The Spirit of the Big Box
"Who are you, dragging those big boxes behind you?"
"I am the Spirit of Wal-Marts Yet To Come."
"You must be busy."
"I bring big boxes full of little things. I look for spaces and I redirect cash flows."
"I can't quite see the shape of those boxes."
"They are yet to come, in new styles, bigger and better, and online too."
"Your holiday compatriot scared the Dickens into Scrooge."
"He was gloomy, graveyards and all that, but I bring expansion, on and on, no end."
"There's got to be an end sometime."
"The Hudson Bay Company is still doing business after several centuries."
"Sure, but competition moved more slowly for most of that time, and the Bay isn't such a big deal now. Lots of young upstarts are trying to overtake you."
"Let them try. I have Momentum. I have Brand Recognition. I have Mindshare and I Attract Business."
"You have a lot of enemies, too."
"No publicity is bad publicity."
"You are making everywhere be the same."
"I glory in it. Serving and redirecting local needs, that's what I bring."
"And those cash flows, that's what you take?"
"Sure. Making America safe for mobility. Always the lower price leader."
"Have you ever read about Frank Lloyd Wright's Broadacre City?"
"Wright paints a pretty picture of distributed retail along with his ideas for scattered housing, but he didn't understand Economies of Scale. I'll do all the general merchandise -- clothing, housewares, food and such -- and leave boutiques to those local craftspeople Wright liked to write about. Let them look after the place's local identity. I've got Business to do."
The Spirit of the Suburb
"This is a surprise; I didn't expect to find a resident spirit in an artificial lake in a New Urbanist suburban development. It doesn't seem right, somehow."
"But I'm really busy. This place advertises itself as bringing back old time roots and community, right? So it's got to have a spirit of the place. That's me."
"What do you do?"
"Not just lounge around in this lake, that's for sure. I have to hover over block parties, I try keep school committee meetings civil, I check out children's play groups, and on top of all that, I have to spend way too much time in the real estate sales office."

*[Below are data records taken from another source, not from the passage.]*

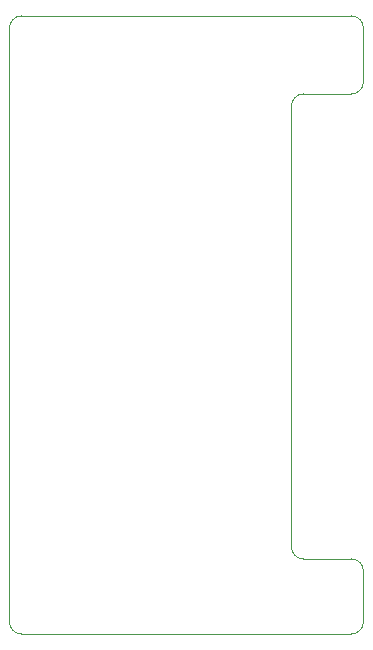
<source format=gm1>
%TF.GenerationSoftware,KiCad,Pcbnew,7.0.5-0*%
%TF.CreationDate,2023-07-08T23:53:13+02:00*%
%TF.ProjectId,Breadboard Power Supply,42726561-6462-46f6-9172-6420506f7765,rev?*%
%TF.SameCoordinates,Original*%
%TF.FileFunction,Profile,NP*%
%FSLAX46Y46*%
G04 Gerber Fmt 4.6, Leading zero omitted, Abs format (unit mm)*
G04 Created by KiCad (PCBNEW 7.0.5-0) date 2023-07-08 23:53:13*
%MOMM*%
%LPD*%
G01*
G04 APERTURE LIST*
%TA.AperFunction,Profile*%
%ADD10C,0.100000*%
%TD*%
G04 APERTURE END LIST*
D10*
X149352000Y-71628000D02*
G75*
G03*
X148336000Y-70612000I-1016000J0D01*
G01*
X148336000Y-77216000D02*
G75*
G03*
X149352000Y-76200000I0J1016000D01*
G01*
X144272000Y-77216000D02*
G75*
G03*
X143256000Y-78232000I0J-1016000D01*
G01*
X149352000Y-117602000D02*
G75*
G03*
X148336000Y-116586000I-1016000J0D01*
G01*
X143256000Y-115570000D02*
G75*
G03*
X144272000Y-116586000I1016000J0D01*
G01*
X148336000Y-122936000D02*
G75*
G03*
X149352000Y-121920000I0J1016000D01*
G01*
X120396000Y-70612000D02*
G75*
G03*
X119380000Y-71628000I0J-1016000D01*
G01*
X119380000Y-121920000D02*
G75*
G03*
X120396000Y-122936000I1016000J0D01*
G01*
X149352000Y-76200000D02*
X149352000Y-71628000D01*
X144272000Y-77216000D02*
X148336000Y-77216000D01*
X143256000Y-115570000D02*
X143256000Y-78232000D01*
X148336000Y-116586000D02*
X144272000Y-116586000D01*
X149352000Y-121920000D02*
X149352000Y-117602000D01*
X120396000Y-122936000D02*
X148336000Y-122936000D01*
X119380000Y-71628000D02*
X119380000Y-121920000D01*
X148336000Y-70612000D02*
X120396000Y-70612000D01*
M02*

</source>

"That doesn't seem very spiritual."
"Real estate is where it's at! Go look at all those pictures, and watch the sales film. They are full of heavy duty spirit of the place stuff. I have to lend an aura -- the place isn't all built up yet, so it's up to me to get the clientele feeling the vibes."
"Is it hard work?"
"Compared to the old days, a lot harder. Then you could sit back and let the landscape do most of the work."
"The landscape is the same here as in those other developments down the road. They have lakes too. So what's the difference?"
"They have no spirits. To get one of us you have to apply to a central bureau in Miami and meet strict requirements. We don't go just anywhere."
"Who sets the standards for what place gets a spirit?"
"The Miami office has a whole list of requirements. Then once we're on duty we have to monitor compliance with the standards. It's not easy watching over street widths and porch railings."
"Does the Miami office get applications from places that try to lure one of you in on false pretenses?"
"All the time. But we spirits depart quickly if the place doesn't measure up. We're pretty mobile when we have to be."
"That's a change from the old days?"
"Well, truth to tell, the old days may have been smoother but they could be a little boring. Of course we didn't really notice that until things began to speed up."